Extract to read →
# Data Cleaning Using Regex

In [6]:
import re

def clean_and_minimize(text):
    # Define a regex pattern to remove non-alphanumeric characters and extra spaces
    cleaned_text = re.sub(r'[^a-zA-Z0-9\s]', '', text)
    cleaned_text = re.sub(r'\s+', ' ', cleaned_text)  # Remove extra spaces
    return cleaned_text


# Read the original text
with open('Ch1-LEC-1_Introduction.txt', "r") as file:
    original_text = file.read()

# Calculate and print the length of the original text

original_text_length = len(original_text)
print("Original Text Length:", original_text_length)


# Clean and minimize the text using regex
cleaned_text = clean_and_minimize(original_text)

# Calculate and print the length of the cleaned text
cleaned_text_length = len(cleaned_text)
print("Cleaned Text Length:", cleaned_text_length)

# Save cleaned text to a text file
text_filename = 'Ch1_cleaned.txt'
with open(text_filename, 'w') as text_file:
    text_file.write(cleaned_text)

print(f"Cleaned text saved to {text_filename}")

Original Text Length: 16015
Cleaned Text Length: 12022
Cleaned text saved to Ch1_cleaned.txt


# Summarization Model

In [8]:
from transformers import pipeline

# Load the summarization pipeline
summarizer = pipeline("summarization", model="facebook/bart-large-cnn", tokenizer="facebook/bart-large-cnn")

# Read the text from the file
file_path = 'Ch1_cleaned.txt'
with open(file_path, 'r') as file:
    input_text = file.read()

# Split the text into chunks (you can adjust the chunk size)
chunk_size = 1000
chunks = [input_text[i:i+chunk_size] for i in range(0, len(input_text), chunk_size)]

# Generate summaries for each chunk
summaries = []
for chunk in chunks:
    summary = summarizer(chunk, max_length=512, min_length=30, length_penalty=2.0, num_beams=4, early_stopping=True)
    summaries.append(summary[0]['summary_text'])

# Combine the summaries into a final summary
final_summary = " ".join(summaries)

# Print the original text and final summary
print("\nGenerated Summary:")
print(final_summary)

Your max_length is set to 512, but your input_length is only 153. Since this is a summarization task, where outputs shorter than the input are typically wanted, you might consider decreasing max_length manually, e.g. summarizer('...', max_length=76)
Your max_length is set to 512, but your input_length is only 147. Since this is a summarization task, where outputs shorter than the input are typically wanted, you might consider decreasing max_length manually, e.g. summarizer('...', max_length=73)
Your max_length is set to 512, but your input_length is only 146. Since this is a summarization task, where outputs shorter than the input are typically wanted, you might consider decreasing max_length manually, e.g. summarizer('...', max_length=73)
Your max_length is set to 512, but your input_length is only 159. Since this is a summarization task, where outputs shorter than the input are typically wanted, you might consider decreasing max_length manually, e.g. summarizer('...', max_length=79)

Page-level text extractions →

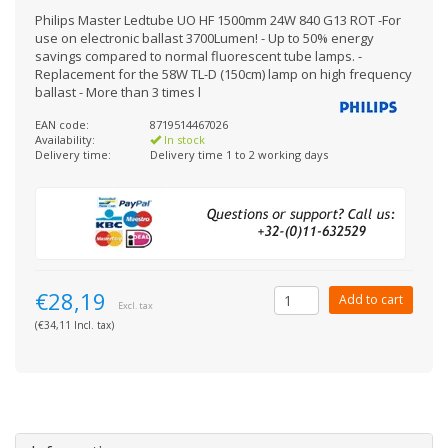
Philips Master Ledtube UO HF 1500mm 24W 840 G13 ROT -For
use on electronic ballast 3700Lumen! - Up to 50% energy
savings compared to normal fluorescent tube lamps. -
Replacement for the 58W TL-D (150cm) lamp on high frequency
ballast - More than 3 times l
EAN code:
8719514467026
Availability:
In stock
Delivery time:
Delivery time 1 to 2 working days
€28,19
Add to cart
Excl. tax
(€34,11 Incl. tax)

Tasks to carry out →
1. In the notebook on data cleaning and summarization, which model is loaded into the summarization pipeline?
2. Render this sentence from the notebook on data cleaning and summarization into French: "Your max_length is set to 512, but your input_length is only 153."
3. For each statement, indicate whether it agrees with the notebook on data cleaning and summarization, answering yes or no and quoting the words that decide it. (a) The printed length of the original text is 16015. (b) The cleaned text is written to a file named Ch1_summary.txt. (c) The summarizer is called with four beams.
The material has no connection to the notebook on data cleaning and summarization.

Solutions to the exercise →
1. facebook/bart-large-cnn

2. Votre max_length est fixé à 512, mais votre input_length n'est que de 153.

3.
(a) Yes: "Original Text Length: 16015"
(b) No: "text_filename = 'Ch1_cleaned.txt'"
(c) Yes: "num_beams=4"